(Task objective)
In the material below, the lines containing the word "pixels" are required; copy each of them.

(Given data)
▬▬▬

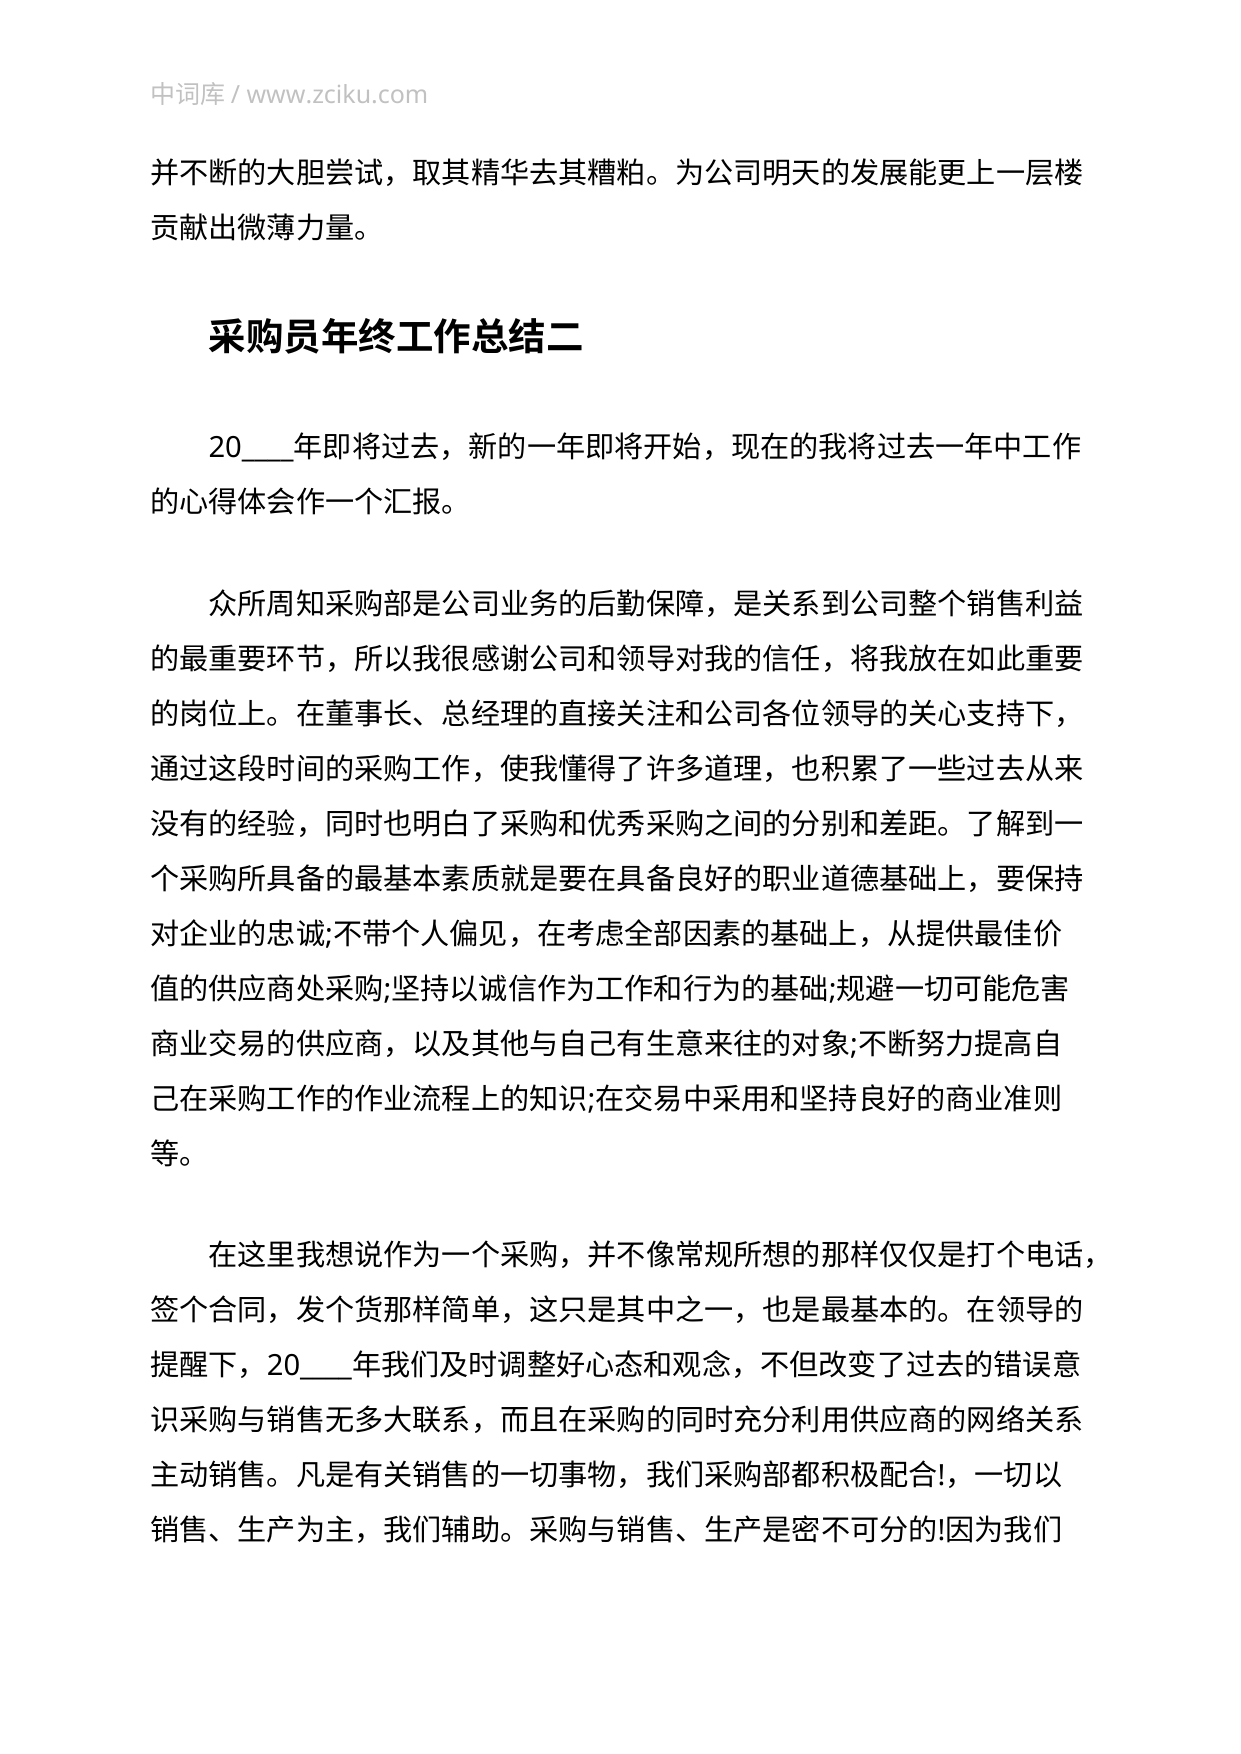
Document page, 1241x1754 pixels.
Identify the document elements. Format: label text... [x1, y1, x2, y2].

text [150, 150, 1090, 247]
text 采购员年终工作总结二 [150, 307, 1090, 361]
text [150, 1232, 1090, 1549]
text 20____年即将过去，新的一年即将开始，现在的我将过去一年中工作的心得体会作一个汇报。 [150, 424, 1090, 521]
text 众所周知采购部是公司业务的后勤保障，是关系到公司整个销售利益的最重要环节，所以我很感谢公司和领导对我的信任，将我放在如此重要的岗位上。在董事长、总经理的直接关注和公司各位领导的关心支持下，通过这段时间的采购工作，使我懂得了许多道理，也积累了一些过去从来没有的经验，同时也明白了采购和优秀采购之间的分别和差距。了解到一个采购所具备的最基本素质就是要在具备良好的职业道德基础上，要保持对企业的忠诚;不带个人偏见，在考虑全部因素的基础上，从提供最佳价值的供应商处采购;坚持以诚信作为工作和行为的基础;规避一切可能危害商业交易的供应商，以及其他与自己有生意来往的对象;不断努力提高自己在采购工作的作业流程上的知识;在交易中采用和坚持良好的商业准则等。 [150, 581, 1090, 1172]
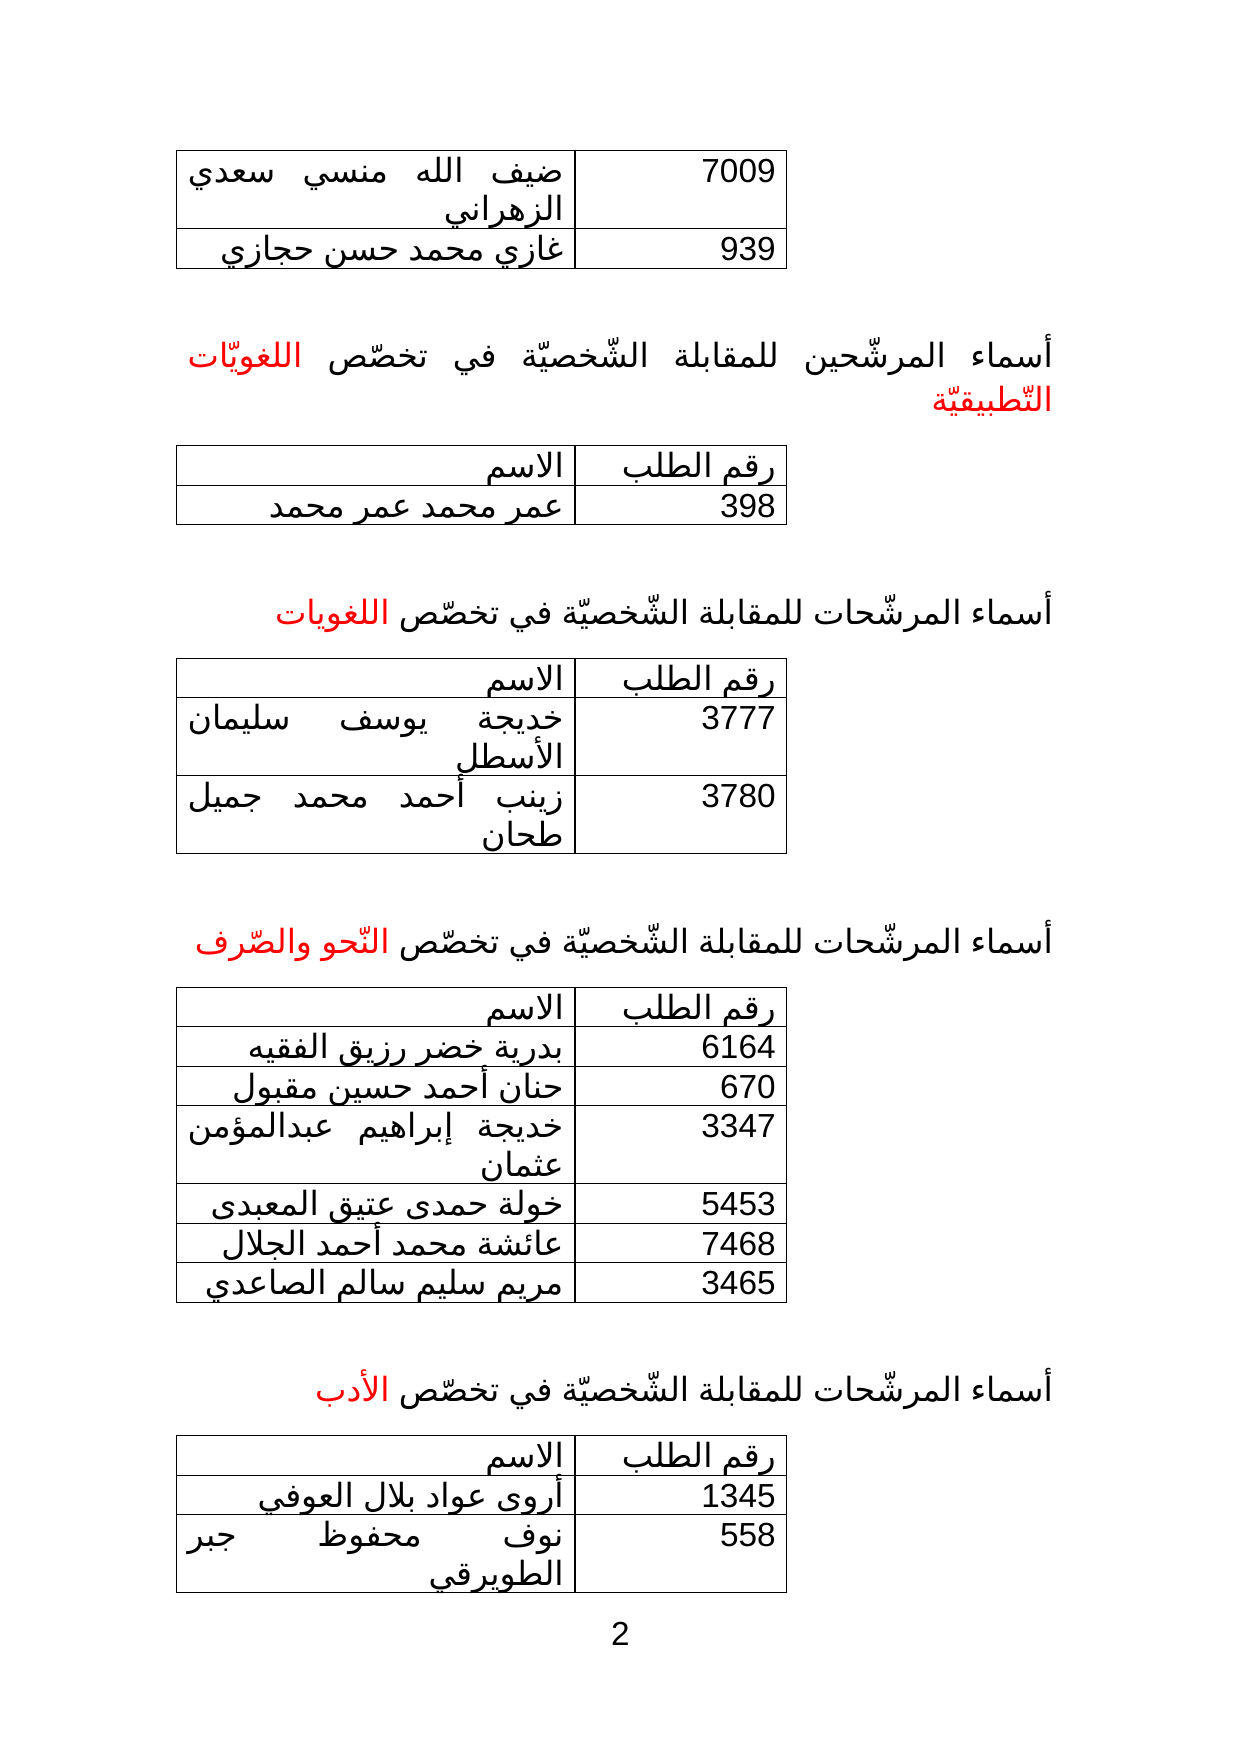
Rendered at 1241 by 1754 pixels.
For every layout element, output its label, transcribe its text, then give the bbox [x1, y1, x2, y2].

▬▬▬

(Answer to this task)
Document page, 1241x1754 pixels.
Rendered at 1241 by 1754 pixels.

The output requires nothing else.